* **Exercise aim**: The full set of records must be printed exactly as given.

* **Extracted information**:
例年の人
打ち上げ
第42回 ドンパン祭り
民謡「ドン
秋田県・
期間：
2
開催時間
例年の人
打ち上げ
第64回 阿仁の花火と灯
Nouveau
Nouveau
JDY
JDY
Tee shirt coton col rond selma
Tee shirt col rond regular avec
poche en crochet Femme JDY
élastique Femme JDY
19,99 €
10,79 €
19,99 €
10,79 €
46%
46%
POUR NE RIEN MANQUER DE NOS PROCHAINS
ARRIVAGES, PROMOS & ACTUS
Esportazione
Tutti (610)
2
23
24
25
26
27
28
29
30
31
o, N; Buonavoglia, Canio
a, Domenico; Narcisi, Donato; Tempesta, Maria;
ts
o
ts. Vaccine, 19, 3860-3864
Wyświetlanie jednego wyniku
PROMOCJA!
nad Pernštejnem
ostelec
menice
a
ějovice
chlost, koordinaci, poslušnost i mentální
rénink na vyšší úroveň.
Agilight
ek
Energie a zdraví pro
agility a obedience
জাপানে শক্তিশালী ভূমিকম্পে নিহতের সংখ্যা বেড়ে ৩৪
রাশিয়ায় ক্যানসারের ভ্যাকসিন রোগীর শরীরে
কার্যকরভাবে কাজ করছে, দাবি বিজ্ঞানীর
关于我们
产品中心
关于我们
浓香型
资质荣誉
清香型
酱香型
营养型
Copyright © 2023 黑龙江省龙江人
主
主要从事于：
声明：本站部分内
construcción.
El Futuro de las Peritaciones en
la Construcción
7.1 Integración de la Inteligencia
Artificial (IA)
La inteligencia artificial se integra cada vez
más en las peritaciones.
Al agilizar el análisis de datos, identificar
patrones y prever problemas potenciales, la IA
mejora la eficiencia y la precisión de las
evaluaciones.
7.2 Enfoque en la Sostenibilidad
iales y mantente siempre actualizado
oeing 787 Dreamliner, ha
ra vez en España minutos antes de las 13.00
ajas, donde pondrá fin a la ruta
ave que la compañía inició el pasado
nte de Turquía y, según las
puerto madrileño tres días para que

* **Response below**:
例年の人
打ち上げ
第42回 ドンパン祭り
民謡「ドン
秋田県・
期間：
2
開催時間
例年の人
打ち上げ
第64回 阿仁の花火と灯
Nouveau
Nouveau
JDY
JDY
Tee shirt coton col rond selma
Tee shirt col rond regular avec
poche en crochet Femme JDY
élastique Femme JDY
19,99 €
10,79 €
19,99 €
10,79 €
46%
46%
POUR NE RIEN MANQUER DE NOS PROCHAINS
ARRIVAGES, PROMOS & ACTUS
Esportazione
Tutti (610)
2
23
24
25
26
27
28
29
30
31
o, N; Buonavoglia, Canio
a, Domenico; Narcisi, Donato; Tempesta, Maria;
ts
o
ts. Vaccine, 19, 3860-3864
Wyświetlanie jednego wyniku
PROMOCJA!
nad Pernštejnem
ostelec
menice
a
ějovice
chlost, koordinaci, poslušnost i mentální
rénink na vyšší úroveň.
Agilight
ek
Energie a zdraví pro
agility a obedience
জাপানে শক্তিশালী ভূমিকম্পে নিহতের সংখ্যা বেড়ে ৩৪
রাশিয়ায় ক্যানসারের ভ্যাকসিন রোগীর শরীরে
কার্যকরভাবে কাজ করছে, দাবি বিজ্ঞানীর
关于我们
产品中心
关于我们
浓香型
资质荣誉
清香型
酱香型
营养型
Copyright © 2023 黑龙江省龙江人
主
主要从事于：
声明：本站部分内
construcción.
El Futuro de las Peritaciones en
la Construcción
7.1 Integración de la Inteligencia
Artificial (IA)
La inteligencia artificial se integra cada vez
más en las peritaciones.
Al agilizar el análisis de datos, identificar
patrones y prever problemas potenciales, la IA
mejora la eficiencia y la precisión de las
evaluaciones.
7.2 Enfoque en la Sostenibilidad
iales y mantente siempre actualizado
oeing 787 Dreamliner, ha
ra vez en España minutos antes de las 13.00
ajas, donde pondrá fin a la ruta
ave que la compañía inició el pasado
nte de Turquía y, según las
puerto madrileño tres días para que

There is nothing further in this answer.